The registry aggregates standardized case data from participating Emergency Medical Services, hospitals, and public safety agencies to measure survival rates, bystander interventions, and treatment timelines for out-of-hospital cardiac arrest. It aligns with reporting frameworks used by American Heart Association, National Institutes of Health, World Health Organization, and regional public health authorities to enable benchmarking. Data elements correspond with international consensus statements from organizations such as European Resuscitation Council, International Liaison Committee on Resuscitation, and specialty societies including Society of Critical Care Medicine.
Initiated in the early 2000s through collaboration among academic centers including Emory University, federal partners like the Centers for Disease Control and Prevention, and nonprofit organizations including the American Heart Association.
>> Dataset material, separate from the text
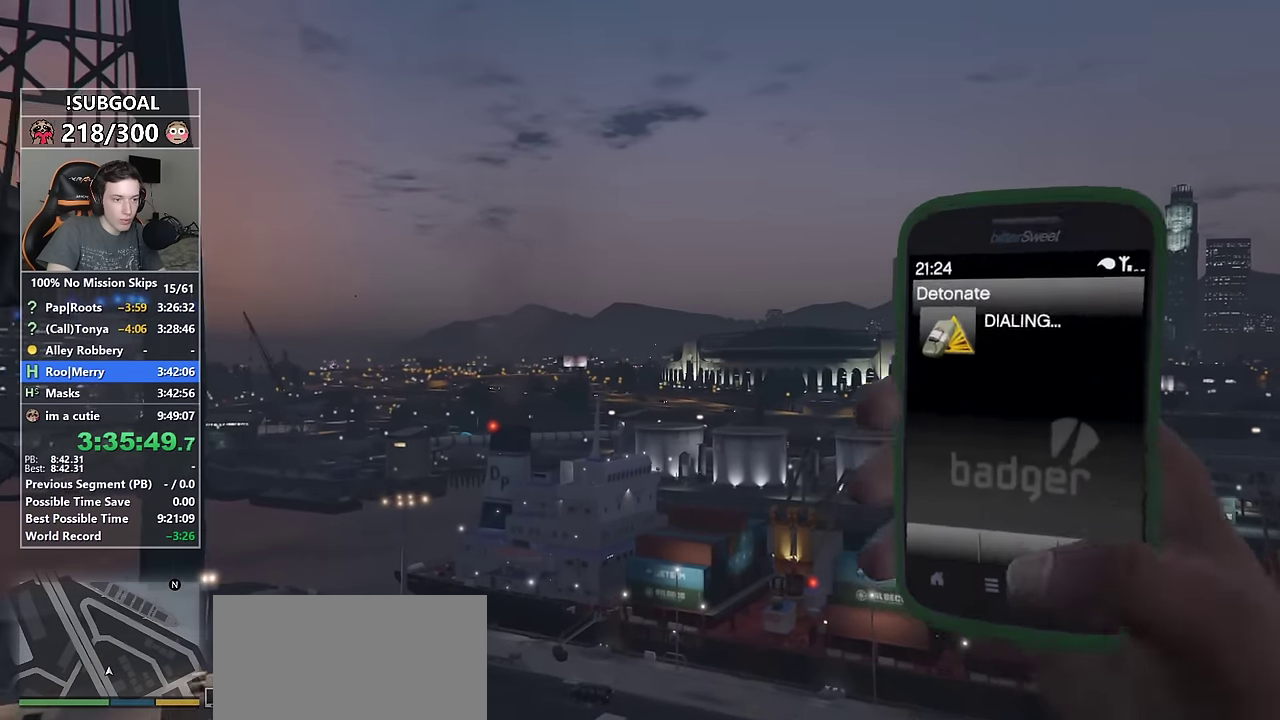
{"keys": ["return"], "mouse": [], "events": [[16, "return", "down"], [100, "return", "up"], [200, "return", "down"], [250, "return", "up"], [350, "return", "down"], [400, "return", "up"], [483, "return", "down"]]}
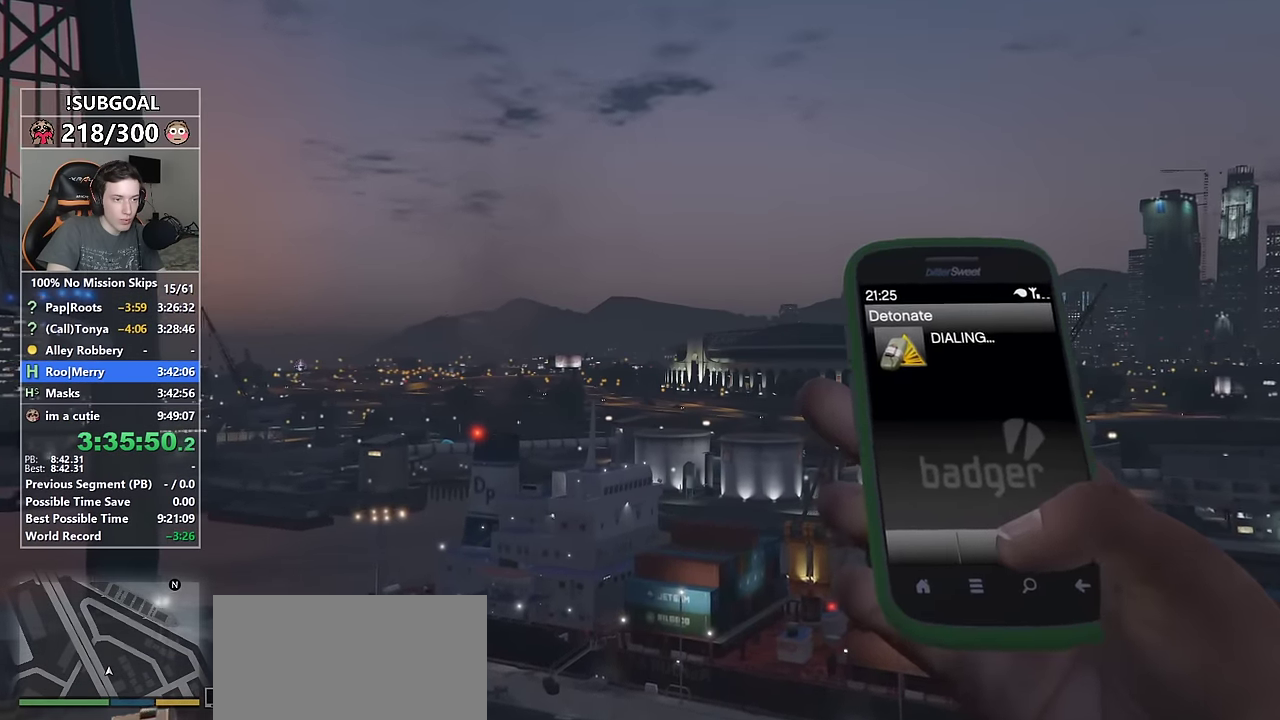
{"keys": ["return"], "mouse": [], "events": [[50, "return", "up"], [150, "return", "down"], [200, "return", "up"], [283, "return", "down"], [333, "return", "up"], [466, "return", "down"]]}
Early pilots involved municipal systems such as New York City and Atlanta, Georgia EMS bureaus and academic collaborators from institutions like Johns Hopkins University and University of Pennsylvania. Funding and methodological refinement drew on programs at Agency for Healthcare Research and Quality and research networks associated with National Heart, Lung, and Blood Institute initiatives. Over time the registry expanded alongside documented improvements in community CPR training endorsed by figures such as AHA CEO Nancy Brown and public campaigns like Hands-Only CPR.
Case ascertainment follows standardized definitions compatible with consensus templates produced by International Liaison Committee on Resuscitation and reporting guidelines similar to those from STROBE and Utstein Style. Participating EMS systems submit deidentified case reports capturing patient demographics, arrest location, initial rhythm, bystander CPR, automated external defibrillator use, advanced life support interventions, and hospital disposition. Data linkage with hospital records, certified registries like Get With The Guidelines–Resuscitation, and state health departments including California Department of Public Health or Georgia Department of Public Health enables longitudinal outcome tracking. Quality assurance methods incorporate audits by academic centers such as Emory University School of Medicine and analytic approaches used in multicenter trials coordinated by Duke University and Massachusetts General Hospital.
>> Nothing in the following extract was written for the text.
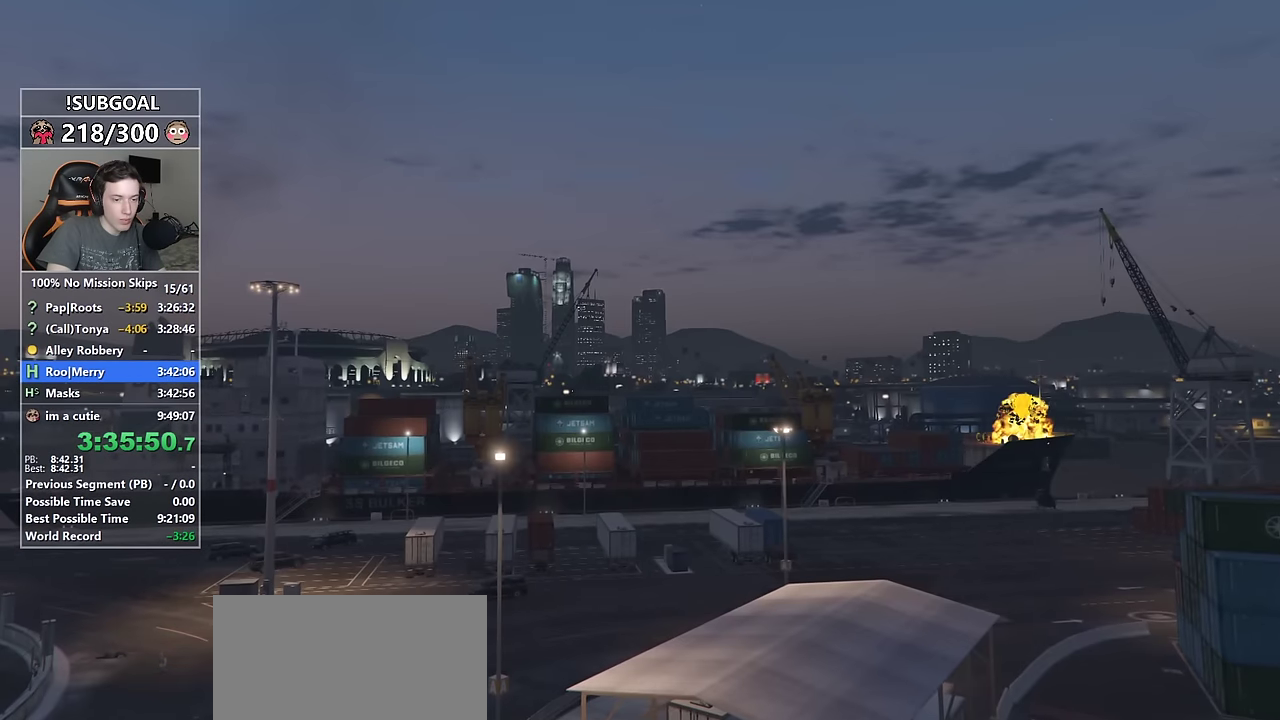
{"keys": [], "mouse": [], "events": [[16, "return", "up"], [116, "return", "down"], [150, "return", "up"], [250, "return", "down"], [300, "return", "up"], [400, "return", "down"], [433, "return", "up"]]}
Analyses from the registry have documented variations in survival across metropolitan areas such as Seattle, Philadelphia, and Los Angeles and have identified factors associated with improved outcomes including early bystander CPR, dispatcher-assisted CPR, and public access defibrillation linked to programs in Chicago and Boston. Findings informed guideline updates by American Heart Association and policy recommendations from the Centers for Disease Control and Prevention and influenced community interventions in municipalities including Cleveland and San Francisco. Research leveraging the registry contributed to randomized and observational studies at institutions such as Harvard Medical School, Vanderbilt University Medical Center, and University of Michigan examining temperature management, resuscitation techniques, and postarrest care pathways.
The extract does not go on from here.